Louisiana governor unveils plan to send troops to Texas within days of visiting the border
Louisiana Gov. Jeff Landry and state legislative leaders announced their united agreement to fund and send troops to Texas.
Within days of joining Texas Gov. Greg Abbott and a coalition of Republican governors in Eagle Pass, Louisiana Gov. Jeff Landry and state legislative leaders announced their united agreement to fund and send troops to Texas.
While in Texas, after meeting with Abbott, Landry immediately called legislative leaders to express the need to fund sending Louisiana National Guard troops to Texas. On Thursday, they delivered, announcing in a news conference that they were allocating $3 million to send 150 troops to Texas to support Abbott’s border security mission, Operation Lone Star.
At the event, Abbott explained how combined state border security efforts have successfully blocked illegal entry, and they were expanding their efforts to other areas.
“Half of the governors of the United States have joined with Texas in our cause to make sure states should do everything possible to secure our border,” Abbott said. “We are here to send a loud and clear message that we are banding together to fight to ensure that we will be able to maintain our constitutional guarantee that states will be able to defend against any type of imminent danger or an invasion that has been threatened by Joe Biden and his abject refusal to enforce the immigration laws of the United States of America.”
Just days later, Landry shared some insight from his briefing with Abbott, who “explained to us that 30,000 pounds of fentanyl was seized at the border in Texas.

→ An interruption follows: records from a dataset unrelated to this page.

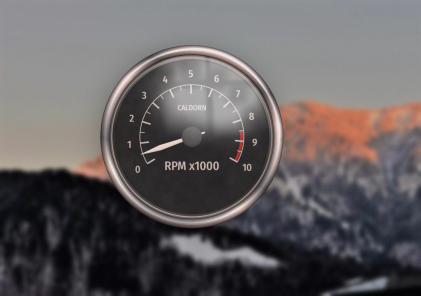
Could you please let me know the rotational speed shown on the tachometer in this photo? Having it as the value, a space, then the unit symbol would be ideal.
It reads 500 rpm
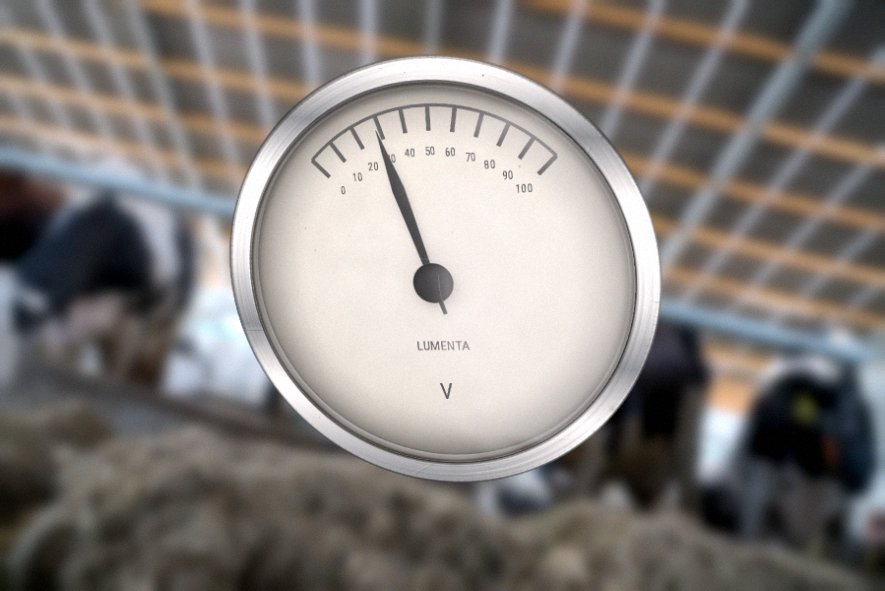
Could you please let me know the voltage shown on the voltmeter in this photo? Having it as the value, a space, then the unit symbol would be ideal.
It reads 30 V
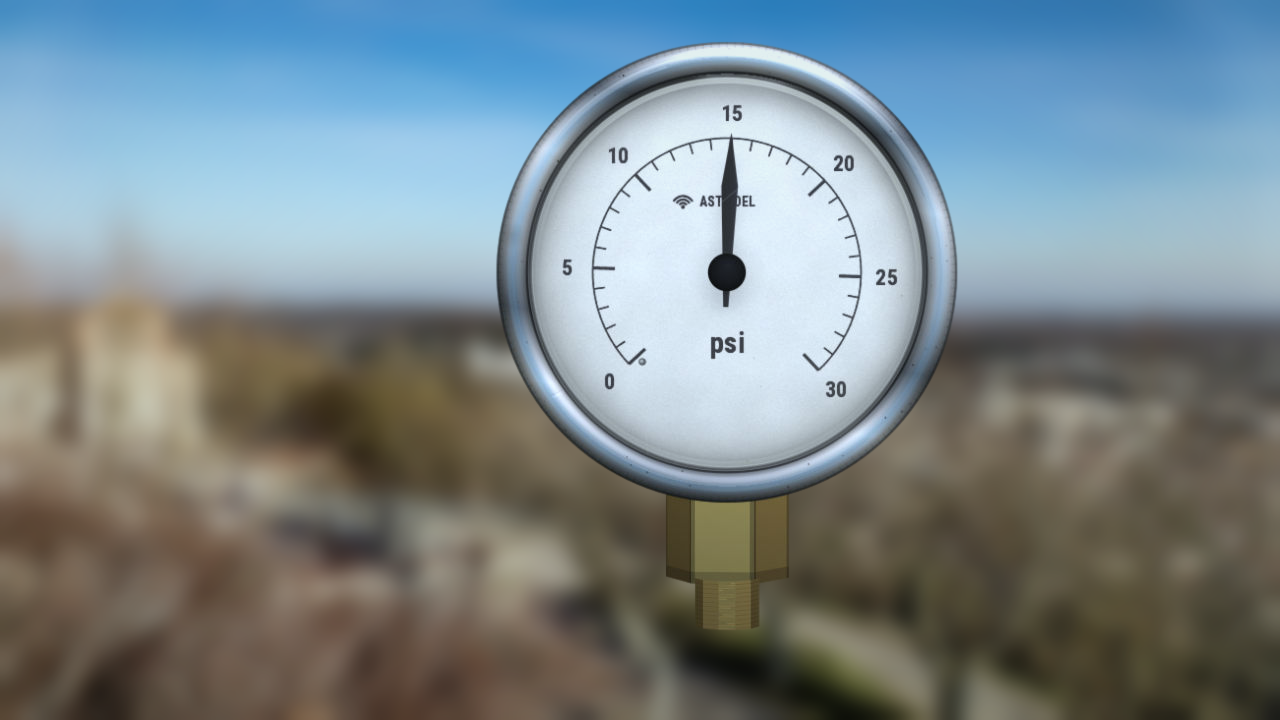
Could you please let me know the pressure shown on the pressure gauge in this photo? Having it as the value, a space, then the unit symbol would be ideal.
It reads 15 psi
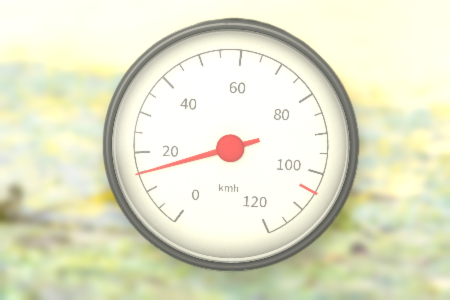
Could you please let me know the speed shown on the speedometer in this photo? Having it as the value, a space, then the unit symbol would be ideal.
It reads 15 km/h
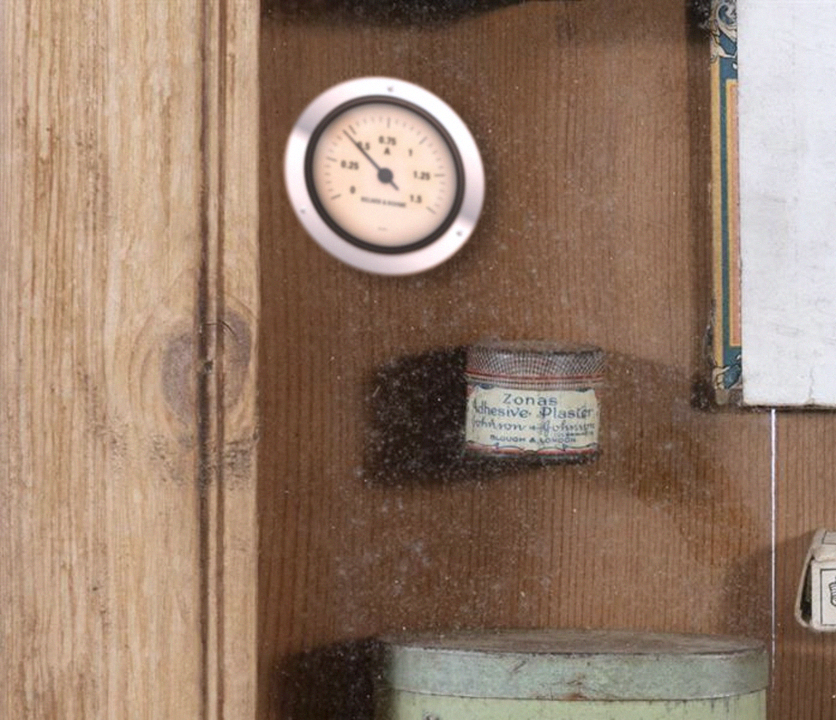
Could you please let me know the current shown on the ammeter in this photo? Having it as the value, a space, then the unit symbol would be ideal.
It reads 0.45 A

That's enough to kill almost everyone in the country. So, this is an absolute emergency.”
President Joe Biden’s “open border policies,” Landry said, have created a fentanyl crisis that is killing 125,000 Americans every year.

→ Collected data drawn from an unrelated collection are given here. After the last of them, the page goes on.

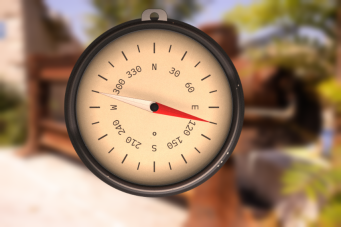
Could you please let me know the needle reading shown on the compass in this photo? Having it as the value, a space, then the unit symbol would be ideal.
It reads 105 °
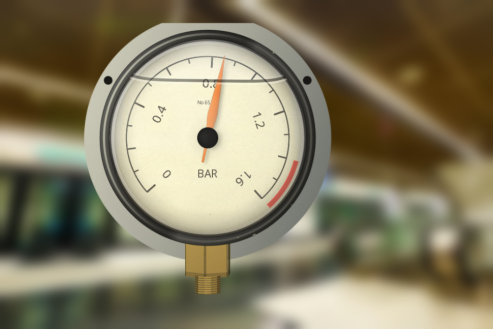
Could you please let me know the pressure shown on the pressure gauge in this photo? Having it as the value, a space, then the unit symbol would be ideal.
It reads 0.85 bar
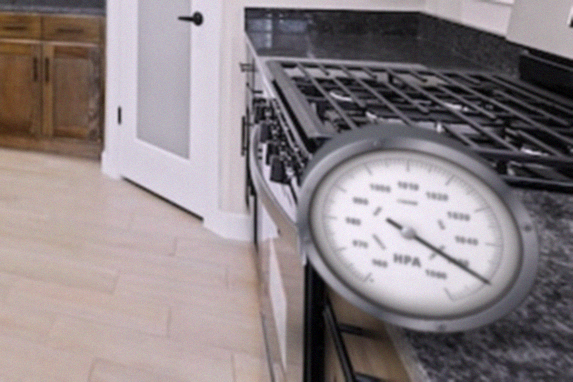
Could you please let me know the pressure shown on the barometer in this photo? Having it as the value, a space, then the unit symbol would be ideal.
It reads 1050 hPa
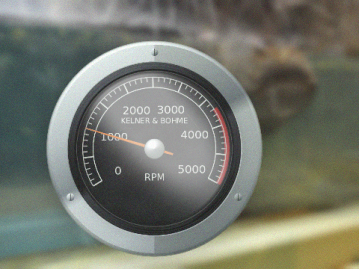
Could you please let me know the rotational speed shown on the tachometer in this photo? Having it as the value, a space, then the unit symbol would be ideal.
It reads 1000 rpm
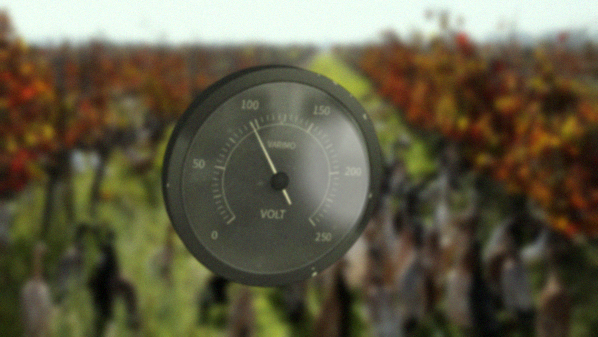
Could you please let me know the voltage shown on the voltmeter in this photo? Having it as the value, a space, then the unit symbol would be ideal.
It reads 95 V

Landry also described what he saw in Eagle Pass, referring to two bridges and two ports of entry, enabling people to legally cross from Mexico to Texas, which are manned by U.S. Customs and Border Protection agents in Eagle Pass.
“But what the president has done is basically dog whistle to those who have tried to come into the country illegally and say, ‘listen if you just swim across the Rio Grande, we'll let you in that way.’ Then all of a sudden you start to see 5,000 and 6,000 people having to swim across the Rio Grande to get into the country illegally,” Landry said. This puts pressure on Texas, “which eventually puts pressure on Louisiana and other states around the country.”

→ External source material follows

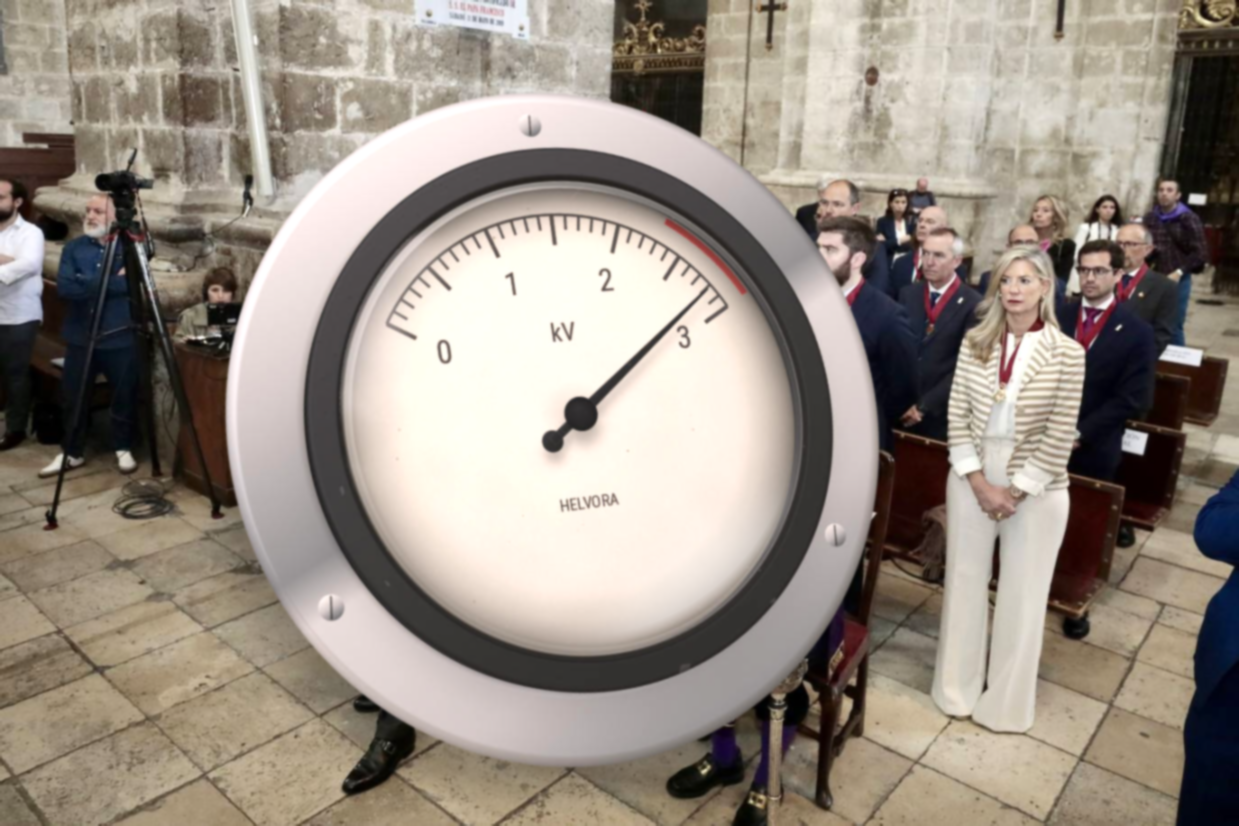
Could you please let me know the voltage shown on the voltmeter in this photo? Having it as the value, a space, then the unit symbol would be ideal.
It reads 2.8 kV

“Texas has always been a great neighbor to us,” Landry continued. “If they're calling, we should heed that call,” adding that legislative leaders “all agreed that we should do that.”
“Because the federal government will not act, because the president will not do his job, because Congress refuses to put in place a solid immigration plan that protects this country and allows people to come in and out of this country the way it has been done since the beginning, then the states are going to act,” he said.
A former active-duty National Guardsman, Landry said the money was well spent and “serves a purpose in helping Louisiana” to provide training and troop readiness. He also said Louisiana cities were combating crime being committed by cartel-affiliated “gangs of undocumented people” and Louisianans are dying from fentanyl poisoning. Crimes “we can directly trace to a border that is wide open that is letting the cartel do as they please into this country.”
Louisiana’s legislative leaders agreeing to send troops to Texas, he said, “is one of the most proudest days I can even ever have imagined to see all these great men and women here who are dedicated to public safety and to the security not only of the state of Louisiana but of the nation.”
Brigadier General Michael Greer, director of the Louisiana Military Department, said troops will be supporting the Texas National Guard “in what they're doing at the border.” Troops are currently expanding and building concertina wire and other border barriers as well as building Texas’ own border wall, The Center Square has previously reported.
Louisiana troops will not detain any illegal border crossers they encounter, Greer said, but will refer them “to local law enforcement who have the responsibility to make those arrests or do whatever it is under Texas law.”
Troops will begin to be deployed next month in three 50-troop rotations for 90-day deployments.
In response to Abbott’s call for help, 25 Republican governors have pledged their support and committed to send National Guard troops to Texas. Troops from 14 states have already been serving in Texas. Many governors last week said they would soon be sending more troops.
Texas border czar Mike Banks told The Center Square their efforts are working. Compared to a year ago, “if you look at the number of illegal border crossings today, Texas counts for 30% of those crossings. The remaining 70% are crossing in Arizona, California, and New Mexico. Why? Because they're not putting up the resistance that Texas is.”
“As Texas gains control of an area,” Banks said, “we're going to maintain that area and we're going to expand. We're going to gain, maintain, expand. We're going to cut off illegal entry into the state of Texas.”